### [TASK TO CARRY OUT]
Copy each row below character for character, omitting the pictures from your answer.

━━━━━━━━━━━━━━━━━━━━━━━━━━━━━━

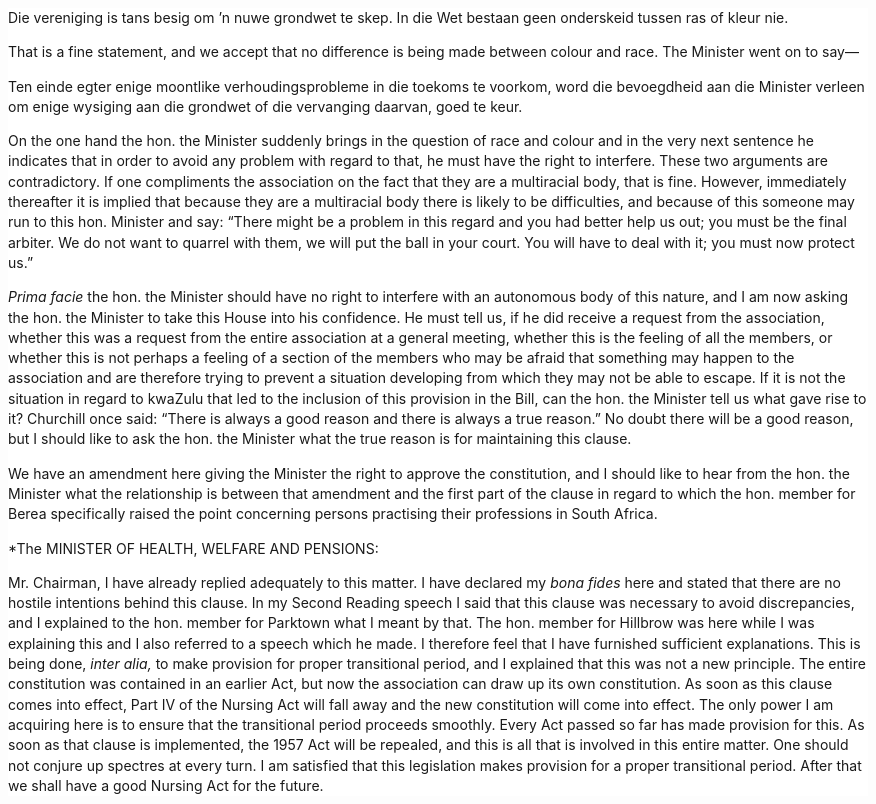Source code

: <block name="quote">Die vereniging is tans besig om &#x2019;n nuwe grondwet te skep. In die Wet bestaan geen onderskeid tussen ras of kleur nie.</block>

<p>That is a fine statement, and we accept that no difference is being made between colour and race. The Minister went on to say&#x2014;</p>

<block name="quote">Ten einde egter enige moontlike verhoudingsprobleme in die toekoms te voorkom, word die bevoegdheid aan die Minister verleen om enige wysiging aan die grondwet of die vervanging daarvan, goed te keur.</block>

<p>On the one hand the hon. the Minister suddenly brings in the question of race and colour and in the very next sentence he indicates that in order to avoid any problem with regard to that, he must have the right to interfere. These two arguments are contradictory. If one compliments the association on the fact that they are a multiracial body, that is fine. However, immediately thereafter it is implied that because they are a multiracial body there is likely to be difficulties, and because of this someone may run to this hon. Minister and say: &#x201C;There might be a problem in this regard and you had better help us out; you must be the final arbiter. We do not want to quarrel with them, we will put the ball in your court. You will have to deal with it; you must now protect us.&#x201D;</p>

<p><i>Prima facie</i> the hon. the Minister should have no right to interfere with an autonomous body of this nature, and I am now asking the hon. the Minister to take this House into his confidence. He must tell us, if he did receive a request from the association, whether this was a request from the entire association at a general meeting, whether this is the feeling of all the members, or whether this is not perhaps a feeling of a section of the members who may be afraid that something may happen to the association and are therefore trying to prevent a situation developing from which they may not be able to escape. If it is not the situation in regard to kwaZulu that led to the inclusion of this provision in the Bill, can the hon. the Minister tell us what gave rise to it? Churchill once said: &#x201C;There is always a good reason and there is always a true reason.&#x201D; No doubt there will be a good reason, but I should like to ask the hon. the Minister what the true reason is for maintaining this clause.</p>

<p>We have an amendment here giving the Minister the right to approve the constitution, and I should like to hear from the hon. the Minister what the relationship is between that amendment and the first part of the clause in regard to which the hon. member for Berea specifically raised the point concerning persons practising their professions in South Africa.</p>

</speech>

<speech by="#minister_of_health_welfare_and_pensions">

<from>*The <person refersTo="hansard_za">MINISTER OF HEALTH, WELFARE AND PENSIONS</person>:</from>

<p>Mr. Chairman, I have already replied adequately to this matter. I have declared my <i>bona fides</i> here and stated that there are no hostile intentions behind this clause. In my Second Reading speech I said that this clause was necessary to avoid discrepancies, and I explained to the hon. member for Parktown what I meant by that. The hon. member for Hillbrow was here while I was explaining this and I also referred to a speech which he made. I therefore feel that I have furnished sufficient explanations. This is being done, <i>inter alia,</i> to make provision for proper transitional period, and I explained that this was not a new principle. The entire constitution was contained in an earlier Act, but now the association can draw up its own constitution. <span class="col_1615-1616" refersTo="page_0826"/>As soon as this clause comes into effect, Part IV of the Nursing Act will fall away and the new constitution will come into effect. The only power I am acquiring here is to ensure that the transitional period proceeds smoothly. Every Act passed so far has made provision for this. As soon as that clause is implemented, the 1957 Act will be repealed, and this is all that is involved in this entire matter. One should not conjure up spectres at every turn. I am satisfied that this legislation makes provision for a proper transitional period. After that we shall have a good Nursing Act for the future.</p>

━━━━━━━━━━━━━━━━━━━━━━━━━━━━━━

### [ANSWER SECTION]
Source code

: <block name="quote">Die vereniging is tans besig om &#x2019;n nuwe grondwet te skep. In die Wet bestaan geen onderskeid tussen ras of kleur nie.</block>

<p>That is a fine statement, and we accept that no difference is being made between colour and race. The Minister went on to say&#x2014;</p>

<block name="quote">Ten einde egter enige moontlike verhoudingsprobleme in die toekoms te voorkom, word die bevoegdheid aan die Minister verleen om enige wysiging aan die grondwet of die vervanging daarvan, goed te keur.</block>

<p>On the one hand the hon. the Minister suddenly brings in the question of race and colour and in the very next sentence he indicates that in order to avoid any problem with regard to that, he must have the right to interfere. These two arguments are contradictory. If one compliments the association on the fact that they are a multiracial body, that is fine. However, immediately thereafter it is implied that because they are a multiracial body there is likely to be difficulties, and because of this someone may run to this hon. Minister and say: &#x201C;There might be a problem in this regard and you had better help us out; you must be the final arbiter. We do not want to quarrel with them, we will put the ball in your court. You will have to deal with it; you must now protect us.&#x201D;</p>

<p><i>Prima facie</i> the hon. the Minister should have no right to interfere with an autonomous body of this nature, and I am now asking the hon. the Minister to take this House into his confidence. He must tell us, if he did receive a request from the association, whether this was a request from the entire association at a general meeting, whether this is the feeling of all the members, or whether this is not perhaps a feeling of a section of the members who may be afraid that something may happen to the association and are therefore trying to prevent a situation developing from which they may not be able to escape. If it is not the situation in regard to kwaZulu that led to the inclusion of this provision in the Bill, can the hon. the Minister tell us what gave rise to it? Churchill once said: &#x201C;There is always a good reason and there is always a true reason.&#x201D; No doubt there will be a good reason, but I should like to ask the hon. the Minister what the true reason is for maintaining this clause.</p>

<p>We have an amendment here giving the Minister the right to approve the constitution, and I should like to hear from the hon. the Minister what the relationship is between that amendment and the first part of the clause in regard to which the hon. member for Berea specifically raised the point concerning persons practising their professions in South Africa.</p>

</speech>

<speech by="#minister_of_health_welfare_and_pensions">

<from>*The <person refersTo="hansard_za">MINISTER OF HEALTH, WELFARE AND PENSIONS</person>:</from>

<p>Mr. Chairman, I have already replied adequately to this matter. I have declared my <i>bona fides</i> here and stated that there are no hostile intentions behind this clause. In my Second Reading speech I said that this clause was necessary to avoid discrepancies, and I explained to the hon. member for Parktown what I meant by that. The hon. member for Hillbrow was here while I was explaining this and I also referred to a speech which he made. I therefore feel that I have furnished sufficient explanations. This is being done, <i>inter alia,</i> to make provision for proper transitional period, and I explained that this was not a new principle. The entire constitution was contained in an earlier Act, but now the association can draw up its own constitution. <span class="col_1615-1616" refersTo="page_0826"/>As soon as this clause comes into effect, Part IV of the Nursing Act will fall away and the new constitution will come into effect. The only power I am acquiring here is to ensure that the transitional period proceeds smoothly. Every Act passed so far has made provision for this. As soon as that clause is implemented, the 1957 Act will be repealed, and this is all that is involved in this entire matter. One should not conjure up spectres at every turn. I am satisfied that this legislation makes provision for a proper transitional period. After that we shall have a good Nursing Act for the future.</p>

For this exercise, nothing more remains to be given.